• **SOURCE TEXT**:
Using RWR_shortest_paths between Seed Sets to Explore Multiplex Connectivity

10 minute read

Published:

With Shortest Paths the shortest paths function, we generate a list of the shortest paths between two vertices ordered by the number of nodes traversed. Not only may any two vertices be supplied as potential source and target nodes, but entire sets may be supplied as well.

1. Introduction

In a given multiplex, there are a number of paths of equal lengths between any two nodes. The RWR_ShortestPaths function calculates the shortest paths between any two nodes, and includes associated node weights for each particular layer in which that path exists.

2. Setup

Layer Generation

The RWR_ShortestPaths function requres an mpo R object (generated from RWR_make_multiplex), a vector of source nodes and a vector of target nodes. First we’ll need to create an example multiplex. In this example, we’ll create a 3 layer multiplex:

library(RWRtoolkit)
library(igraph)

# Layer 1
source <- c("B", "E", "C", "E", "F", "F", "G", "H", "H", "H")
sink <- c("A", "B", "B", "D", "E", "C", "E", "E", "F", "C")
weight <- rep(1, length(source))
edgelist_layer1 <- data.frame(list(source = source, sink = sink, weight = weight))
write.table(edgelist_layer1, "./abc_layer1.tsv", sep = "\t", row.names = FALSE, quote = FALSE)

# Layer 2
source <- c("G", "H", "D", "E", "F", "B", "C", "E")
sink <- c("D", "E", "B", "B", "C", "A", "A", "C")
weight <- rep(1, length(source))
edgelist_layer2 <- data.frame(list(source = source, sink = sink, weight = weight))
write.table(edgelist_layer2, "./abc_layer2.tsv", sep = "\t", row.names = FALSE, quote = FALSE)

# Layer 3
source <- c("E", "E", "A", "A", "F")
sink <- c("H", "D", "E", "C", "C")
weight <- rep(integer(1), length(source))

• **GIVEN MATERIAL**:
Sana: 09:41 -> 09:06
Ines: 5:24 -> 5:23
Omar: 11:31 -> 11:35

• **EXERCISE SET**:
1. Answer these from the shortest-paths page:
(a) How is the list of shortest paths ordered?
(b) Besides vectors of source and target nodes, what object does RWR_ShortestPaths need, and which function generates it?
(c) How many layers does the example multiplex have?
2. Reproduce a passage of the shortest-paths page word for word. Begin at the words "With Shortest Paths" and stop after "library(igraph)".

• **FULL SOLUTIONS**:
1.
(a) By the number of nodes traversed.
(b) An mpo R object, generated from RWR_make_multiplex.
(c) Three.

2.
With Shortest Paths the shortest paths function, we generate a list of the shortest paths between two vertices ordered by the number of nodes traversed. Not only may any two vertices be supplied as potential source and target nodes, but entire sets may be supplied as well.

1. Introduction

In a given multiplex, there are a number of paths of equal lengths between any two nodes. The RWR_ShortestPaths function calculates the shortest paths between any two nodes, and includes associated node weights for each particular layer in which that path exists.

2. Setup

Layer Generation

The RWR_ShortestPaths function requres an mpo R object (generated from RWR_make_multiplex), a vector of source nodes and a vector of target nodes. First we’ll need to create an example multiplex. In this example, we’ll create a 3 layer multiplex:

library(RWRtoolkit)
library(igraph)